Medical experts are considering the introduction of HPV testing in the Caribbean to reduce the number of women who are affected by cervical cancer.

Health advocates from the Pan American Health Organization and the World Health Organization met last month to identify ways to make the testing for human papillomavirus infection more widely available in the Caribbean and Latin America, after statistics found that about 80 percent of the 36,00 women who died from cervical cancer in 2012 in the Americas were in Latin America and the Caribbean.

Of the more than 100 types of HPV, at least 14 are known to cause cancer. The HPV tests detect the infection and identify abnormal cells allowing women to seek early treatment.

WHO regional adviser on cancer prevention, Silvana Luciani, said evidence had shown the newer technology was better at detecting precancerous lesions and, when coupled with treatment, could save many women’s lives.

“It also has the advantage that women can take their own samples at home without having to go to a health center, which helps overcome geographic and cultural barriers,” Ms. Luciani said.

“If it were possible to implement this test in screening and treatment programs, we could prevent many women from losing their lives, especially the poorest and those who have difficulty accessing health services.”

The tests also enable women to wait longer between screenings. Women between the ages of 30 and 49 with a negative HPV test can be re-screened every five to 10 years.

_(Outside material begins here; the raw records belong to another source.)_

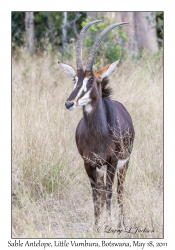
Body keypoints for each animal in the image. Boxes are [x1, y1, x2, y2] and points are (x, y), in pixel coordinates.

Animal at [58, 20, 135, 228]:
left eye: (91, 79)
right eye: (75, 79)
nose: (69, 103)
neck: (98, 134)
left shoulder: (112, 161)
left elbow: (109, 191)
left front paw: (108, 225)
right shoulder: (89, 163)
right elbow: (95, 194)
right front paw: (97, 226)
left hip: (123, 164)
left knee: (119, 191)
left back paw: (122, 223)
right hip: (100, 168)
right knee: (101, 192)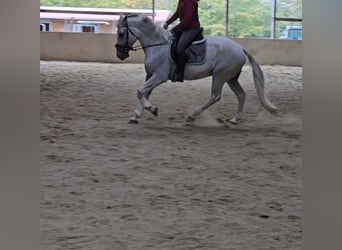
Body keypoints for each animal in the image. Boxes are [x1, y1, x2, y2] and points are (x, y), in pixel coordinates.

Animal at [115, 14, 278, 124]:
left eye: (121, 33)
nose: (120, 55)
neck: (158, 46)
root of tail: (240, 48)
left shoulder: (159, 76)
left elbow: (140, 91)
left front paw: (153, 110)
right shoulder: (150, 75)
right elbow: (144, 93)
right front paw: (136, 116)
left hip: (219, 76)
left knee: (215, 96)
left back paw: (192, 116)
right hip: (231, 78)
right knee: (241, 95)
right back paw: (234, 119)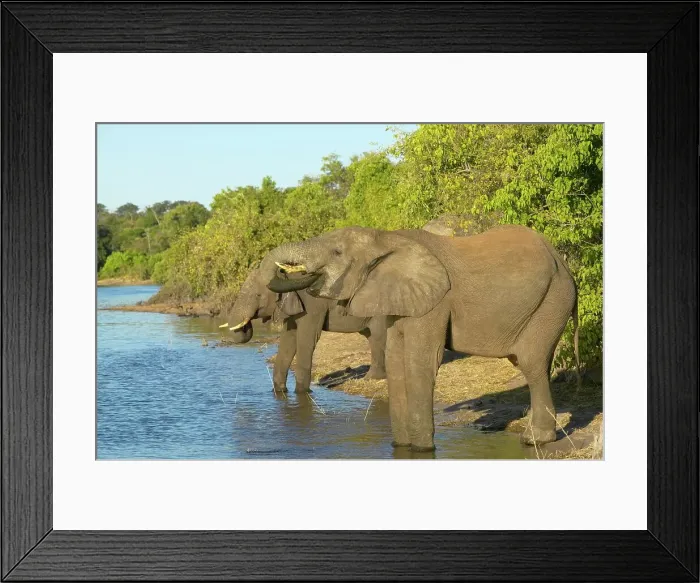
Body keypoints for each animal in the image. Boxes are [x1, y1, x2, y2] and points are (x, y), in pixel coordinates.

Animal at [220, 265, 388, 393]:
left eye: (258, 295)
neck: (287, 277)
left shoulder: (312, 307)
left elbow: (306, 340)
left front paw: (302, 393)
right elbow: (287, 342)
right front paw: (279, 392)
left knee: (378, 336)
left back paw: (373, 378)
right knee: (373, 337)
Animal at [260, 224, 580, 451]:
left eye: (337, 253)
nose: (283, 272)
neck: (386, 239)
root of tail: (564, 263)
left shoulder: (435, 302)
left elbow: (420, 361)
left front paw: (423, 449)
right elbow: (396, 360)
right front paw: (401, 446)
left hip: (553, 300)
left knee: (532, 363)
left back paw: (535, 440)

Director of Research and CEO at the Translational Research Institute, Ian Frazer, invented the vaccine in Australia. It became the first country to offer a comprehensive and government funded vaccination program for 12-25 year old women, in 2007.

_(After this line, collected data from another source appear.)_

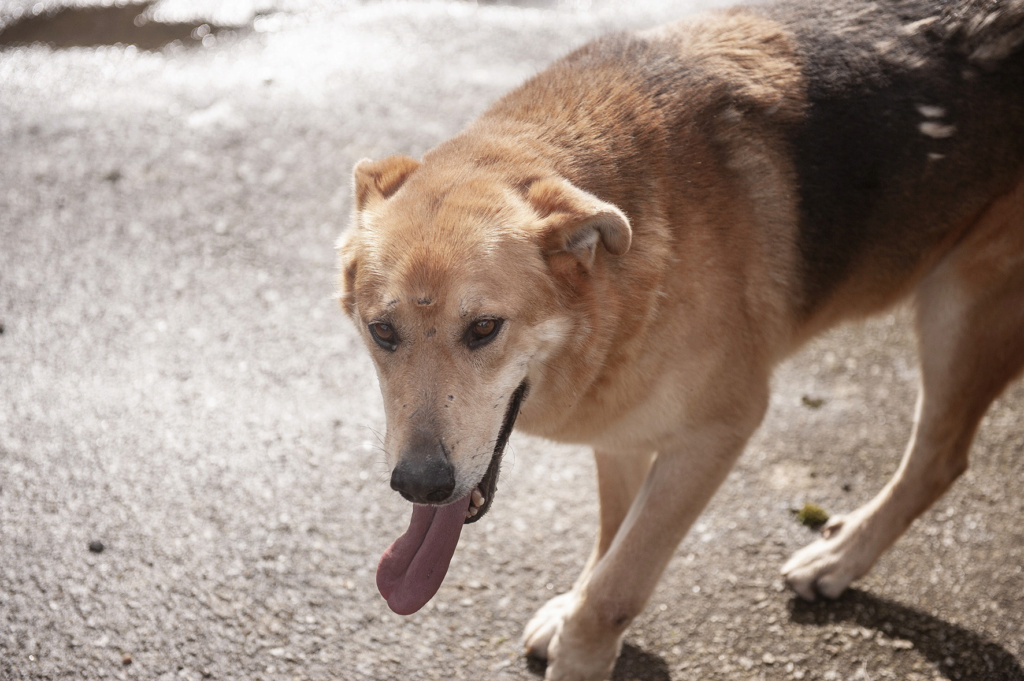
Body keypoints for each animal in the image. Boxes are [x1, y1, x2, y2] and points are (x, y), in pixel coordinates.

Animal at [335, 1, 1024, 675]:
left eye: (483, 329)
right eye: (382, 330)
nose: (419, 486)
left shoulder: (718, 431)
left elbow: (619, 583)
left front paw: (583, 654)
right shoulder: (620, 429)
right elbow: (612, 538)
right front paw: (575, 615)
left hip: (962, 313)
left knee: (937, 459)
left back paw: (840, 559)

“As a consequence, the virus responsible for cervical cancer has virtually disappeared from men and women under 30 in Australia,” Mr. Frazer said.

He said currently there are few developed screening programs for cervical cancer in Latin America, in contrast to Canada and the United States, but he said the introduction of the program, over time, would create a sharp reduction in cervical cancer and other related cancers amongst women receiving the vaccine before the onset of sexual activity.

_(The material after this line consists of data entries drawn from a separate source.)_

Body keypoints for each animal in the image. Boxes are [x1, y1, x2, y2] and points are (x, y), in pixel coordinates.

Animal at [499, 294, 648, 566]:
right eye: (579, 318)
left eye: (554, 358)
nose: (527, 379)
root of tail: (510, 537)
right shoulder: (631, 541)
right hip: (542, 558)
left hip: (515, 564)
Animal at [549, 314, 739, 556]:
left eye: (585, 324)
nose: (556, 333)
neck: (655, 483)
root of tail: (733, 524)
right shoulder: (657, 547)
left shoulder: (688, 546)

“The vaccine is a very conventional vaccine – works like all other vaccines by preventing infection through inducing antibodies. The vaccine is made in yeast, and is very similar to the Hepatitis B vaccine, using DNA technology,” Mr. Frazer said.

“There is no live virus in the vaccine, and its proven very safe with one in one million allergic reactions and otherwise only the occasional sore arm for a day after administration. We came up with the technology back in 1990 to make the vaccine which comprises virus like particles which resemble the shell of the virus sufficiently to induce a protective antibody response if given two times.”

The limited availability and the high cost of tests have been barriers to the wider use of HPV testing in the Caribbean and Latin American countries.

Argentina and Mexico are the only Latin American countries that have introduced the HPV testing in national public programs. Colombia, El Salvador, St. Vincent and the Grenadines are implementing the test on a pilot basis.